It is next to impossible to find the big Russet Idaho baker potatoes in Idaho grocery stores.
Depending on who you ask, the blame either falls on the Idaho Potato Commission or the retailers who sell potatoes at their stores.
“It’s my understanding it’s because they ship them all to back East,” said Mike Peer, manager of Rosauers in Lewiston, expressing a widely held notion among Idaho sellers and consumers.
Rosauers doesn’t carry the big bakers and Peer doesn’t know if he could get them if he tried.
Jeweldean Hull of the Idaho Potato Commission in Meridian has a different story.
“The retailers choose which potatoes they’re going to carry,” she said. “It’s completely up to the retailers. We sell our potatoes to anyone who wants to buy them.”
According to the National Potato Council, Idaho is the top potato-producing state in the country with 14.2 billion pounds produced each year. Washington is the second-largest producer with 9.6 billion pounds per year.
New York is the biggest importer of Idaho potatoes.
There are a number of varieties of potatoes grown in Idaho, but 60 percent are Russet Burbanks, also known as the big baker variety.
Early chefs spurned big taters
Even though potatoes are mostly a Southern Idaho crop nowadays, the first potatoes in Idaho were grown in 1837 near Lapwai, about 10 miles from Lewiston.
According to “Aristocrat in Burlap,” a history of the potato in Idaho by James W. Davis, Presbyterian missionary Henry Spalding had a disappointing try at using his trail horses to plow the ground and plant a garden.
The Nez Perce Indians saw his predicament and offered to break the ground by hand and planted several acres of potatoes.

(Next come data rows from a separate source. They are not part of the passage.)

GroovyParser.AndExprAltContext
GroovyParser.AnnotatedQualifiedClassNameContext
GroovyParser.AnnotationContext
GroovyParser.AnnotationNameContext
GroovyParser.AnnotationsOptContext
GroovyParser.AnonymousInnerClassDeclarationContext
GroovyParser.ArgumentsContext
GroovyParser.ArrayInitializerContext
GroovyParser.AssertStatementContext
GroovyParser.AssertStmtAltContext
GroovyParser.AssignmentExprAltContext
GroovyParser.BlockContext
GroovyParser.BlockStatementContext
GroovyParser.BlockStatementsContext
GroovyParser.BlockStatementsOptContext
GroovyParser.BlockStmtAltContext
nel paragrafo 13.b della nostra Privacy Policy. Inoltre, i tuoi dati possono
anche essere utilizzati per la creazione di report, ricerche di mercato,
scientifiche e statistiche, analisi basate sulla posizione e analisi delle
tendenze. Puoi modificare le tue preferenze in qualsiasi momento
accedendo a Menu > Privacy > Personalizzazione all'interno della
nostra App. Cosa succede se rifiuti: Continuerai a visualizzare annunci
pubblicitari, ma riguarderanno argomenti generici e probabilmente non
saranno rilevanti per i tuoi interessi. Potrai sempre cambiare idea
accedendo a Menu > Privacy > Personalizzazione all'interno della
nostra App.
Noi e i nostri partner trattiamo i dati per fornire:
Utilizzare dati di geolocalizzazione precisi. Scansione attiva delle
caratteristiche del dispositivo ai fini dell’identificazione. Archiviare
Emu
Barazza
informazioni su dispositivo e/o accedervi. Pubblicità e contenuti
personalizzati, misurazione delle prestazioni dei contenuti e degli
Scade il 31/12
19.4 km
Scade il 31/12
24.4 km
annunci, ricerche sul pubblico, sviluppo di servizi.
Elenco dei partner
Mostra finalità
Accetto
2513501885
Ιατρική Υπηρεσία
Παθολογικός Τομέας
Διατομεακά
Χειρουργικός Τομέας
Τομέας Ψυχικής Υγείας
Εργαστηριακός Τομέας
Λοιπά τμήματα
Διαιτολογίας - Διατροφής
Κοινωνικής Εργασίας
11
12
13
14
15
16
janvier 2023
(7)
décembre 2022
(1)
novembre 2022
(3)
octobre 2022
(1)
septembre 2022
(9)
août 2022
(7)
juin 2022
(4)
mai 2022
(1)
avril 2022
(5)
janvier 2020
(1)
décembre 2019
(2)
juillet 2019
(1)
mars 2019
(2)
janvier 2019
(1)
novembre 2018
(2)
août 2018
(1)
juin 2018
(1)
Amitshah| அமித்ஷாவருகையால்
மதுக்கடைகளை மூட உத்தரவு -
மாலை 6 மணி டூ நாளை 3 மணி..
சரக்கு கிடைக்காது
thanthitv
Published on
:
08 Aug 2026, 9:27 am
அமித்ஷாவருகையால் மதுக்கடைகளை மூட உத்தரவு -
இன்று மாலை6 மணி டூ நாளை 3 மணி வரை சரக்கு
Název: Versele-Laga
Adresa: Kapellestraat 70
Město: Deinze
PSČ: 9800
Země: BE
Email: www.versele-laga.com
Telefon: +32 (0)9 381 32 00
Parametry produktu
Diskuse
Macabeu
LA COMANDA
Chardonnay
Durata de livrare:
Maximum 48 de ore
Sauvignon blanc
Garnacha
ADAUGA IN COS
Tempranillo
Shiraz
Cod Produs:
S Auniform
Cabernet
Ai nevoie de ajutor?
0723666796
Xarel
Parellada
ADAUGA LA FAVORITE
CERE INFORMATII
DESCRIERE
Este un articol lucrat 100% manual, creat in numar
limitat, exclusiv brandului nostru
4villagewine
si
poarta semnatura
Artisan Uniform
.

The Nez Perce probably were the first potato merchants, according to the book, by trading fresh potatoes to the immigrants traveling in wagon trains for clothing and other goods the Indians wanted.
The fledgling potato industry was abandoned, however, in 1850 when Spalding was forced to flee the area following the Whitman missionary massacre.
The famous Russet Burbank, known for its large size and white, mealy interior, was developed in 1872 by Luther Burbank.
Don Odiorne, vice president of food service for the potato commission, said Burbank, the plant scientist who also developed the Shasta daisy, was told by his doctor to move from New England to the West because of failing health.
To get the money for his move, Odiorne said, Burbank sold some potatoes and kept some seeds for the trip to Colorado and then to the West Coast.
The variety Burbank saved was the Russet Burbank, which made Idaho famous.
Unlike the small Irish potatoes Western farmers were used to growing, the Russet Burbank was huge.
Paradoxically, the Russets were spurned by chefs and other buyers because they were too big to serve on the fine china plates then popular in the leading gourmet restaurants of New York and San Francisco.
But Hazen Titus, a dining car superintendent of the Northern Pacific Railway, was talking to local farmers during a stopover in the Yakima Valley and discovered the farmers were facing a crop failure because the potatoes were too big to sell.
Titus looked at the giant 2-plus-pound potatoes and “saw a way to spread the fame of the Great Northern rail route to the whole nation and beyond,” according to an article by historian Ana Kinkaid.
“He purchased the large potatoes that no one else wanted, baked them in the steam from the train’s engines and then served them with butter to the hungry diners waiting in his westward-moving dining cars. And so the baked potato was born.”
Russet Burbank still reigns
Today there are more than 30 varieties of potatoes grown in Idaho, but the Russet Burbank, also known from coast to coast as the Great Idaho Potato, is still king.
“Russets are very popular because we all grew up on them,” said Nora Olsen, the University of Idaho’s extension potato specialist and past president of the Potato Association of America.
“They’re a staple food, a comfort food for all of us and we understand how to cook a Russet, too.”
The Russet Burbank is also the main potato used for French fries, tots and chips.
But as consumers become more food-wise, they also are asking for different varieties of potatoes and to know more about the ones they serve.
“The Yukon Gold came up and flared up the market,” for example, Olsen said.
Some of the changes in the potato industry include advertising the names of new varieties and the nutritional benefits of each one. Some potatoes may be higher in vitamin C or in antioxidants.
Olsen said researchers continue to look for ways to reduce the cost of raising potatoes. Russets, for example, are prone to climate stress, so current research is focusing on making them hardier or developing new varieties that hold up well in times of drought.
“There is a reason why we still are the potato state and it’s still on our license plate,” Olsen said. “It powers a lot of jobs in the state and in the nation. Really, we’re pretty proud of what we do in Idaho.”